Toyota Motor Corp. said it would resume work at two-thirds of its car assembly lines in Japan on Tuesday after an earthquake cut off supplies of key components to its factories, and it kept its global sales targets unchanged for 2007.
Auto production at Japanese carmakers has virtually ground to a halt after the country's top supplier of piston rings, Riken Corp., was hit by an earthquake on July 16.
Speaking at its annual mid-year news conference, Toyota President Katsuaki Watanabe said today that the automaker would lose about 55,000 units of vehicle output after a complete stoppage at all domestic plants through Monday and at 11 of the 31 assembly lines at its 12 group-wide car factories on Tuesday.
Plans for Wednesday and beyond would be decided on Tuesday.
But Watanabe stressed that shutting down factory production was not alarming under the circumstances, and defended Toyota's famed lean manufacturing method as one of its competitive strengths.
"We will gauge how to make up for the lost production in due time," Watanabe said. "What's important is being able to figure out how swiftly we can fix the problem and return to normal."

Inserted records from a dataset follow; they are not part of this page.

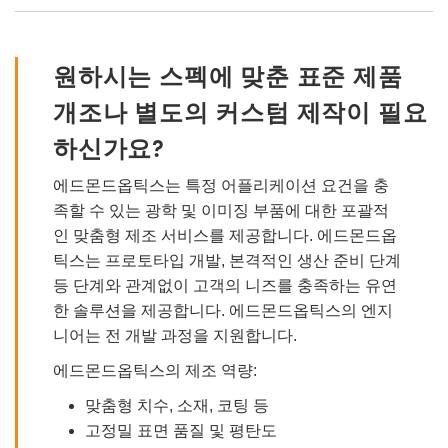
원하시는 스펙에 맞춘 표준 제품
개조나 별도의 커스텀 제작이 필요
하신가요?
에드몬드옵틱스는 특정 어플리케이션 요건을 충
족할 수 있는 광학 및 이미징 부품에 대한 포괄적
인 맞춤형 제조 서비스를 제공합니다. 에드몬드옵
틱스는 프로토타입 개발, 본격적인 생산 준비 단계
등 단계와 관계없이 고객의 니즈를 충족하는 유연
한 솔루션을 제공합니다. 에드몬드옵틱스의 엔지
니어는 전 개발 과정을 지원합니다.
에드몬드옵틱스의 제조 역량:
맞춤형 치수, 소재, 코팅 등
고정밀 표면 품질 및 평탄도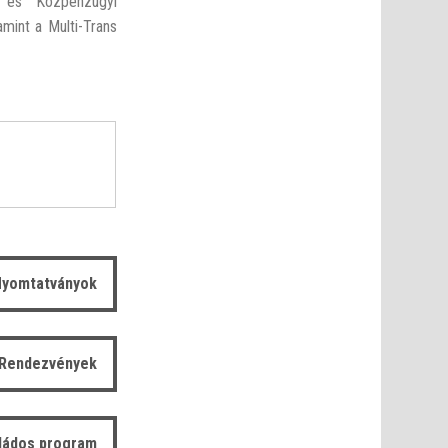
i és Közpénzügyi
mint a Multi-Trans
yomtatványok
Rendezvények
ládos program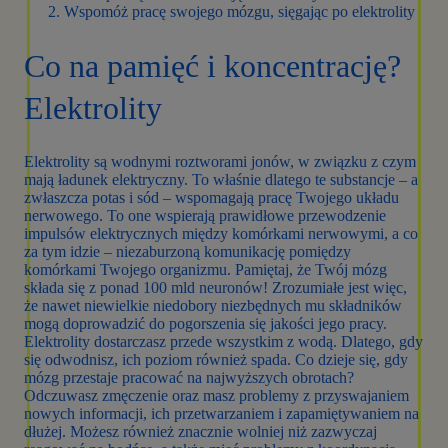
Wspomóż pracę swojego mózgu, sięgając po elektrolity
Co na pamięć i koncentrację?
Elektrolity
Elektrolity są wodnymi roztworami jonów, w związku z czym
mają ładunek elektryczny. To właśnie dlatego te substancje – a
zwłaszcza potas i sód – wspomagają pracę Twojego układu
nerwowego. To one wspierają prawidłowe przewodzenie
impulsów elektrycznych między komórkami nerwowymi, a co
za tym idzie – niezaburzoną komunikację pomiędzy
komórkami Twojego organizmu. Pamiętaj, że Twój mózg
składa się z ponad 100 mld neuronów! Zrozumiałe jest więc,
że nawet niewielkie niedobory niezbędnych mu składników
mogą doprowadzić do pogorszenia się jakości jego pracy.
Elektrolity dostarczasz przede wszystkim z wodą. Dlatego, gdy
się odwodnisz, ich poziom również spada. Co dzieje się, gdy
mózg przestaje pracować na najwyższych obrotach?
Odczuwasz zmęczenie oraz masz problemy z przyswajaniem
nowych informacji, ich przetwarzaniem i zapamiętywaniem na
dłużej. Możesz również znacznie wolniej niż zazwyczaj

Car sales in Japan have declined across the board, but Toyota's domestic factories have been working at full speed to satisfy demand overseas. Toyota exports 60 percent of its Japan-made vehicles.
Watanabe conceded that the domestic market remained tough -- Toyota's sales fell 10 percent in the first half of the year to 826,000 units -- but said he was counting on new car launches and the Tokyo Motor Show in the latter half to jump-start sales.
"We realise that our domestic sales target of 1.72 million units (for 2007) is very challenging, but we've seen some improvement in July and we're not changing our global targets," he said.
Toyota in December set a parent-only sales goal of 8.4 million vehicles for 2007 and 9.34 million units for the group, including Daihatsu Motor Co. and Hino Motors Ltd. Both figures represent a 6 percent rise from 2006.
MARGIN GOAL
Toyota has been boosting its sales volume and profits steadily driven by its popular, fuel-efficient models such as the Camry and Prius sedans.
Management has set a goal of a 10 percent operating profit margin, up from 9.3 percent in the business year ended March 31, and Watanabe said the automaker would keep that target for the mid to longer terms despite intensifying competition, the growing popularity of smaller, cheaper cars and the need to step up spending on developing environmental and safety technologies.
"I think it's a good target that (also) works for the mid to long term," he said.
Toyota already has the highest profit margin among the world's mass-volume carmakers. Domestic rivals Honda Motor Co. and Nissan Motor Co. had margins of 7.7 percent and 7.4 percent, respectively, last year.
As part of its safety activities, Toyota announced today it would include side airbags and curtain shield airbags as standard equipment on all new passenger cars in future.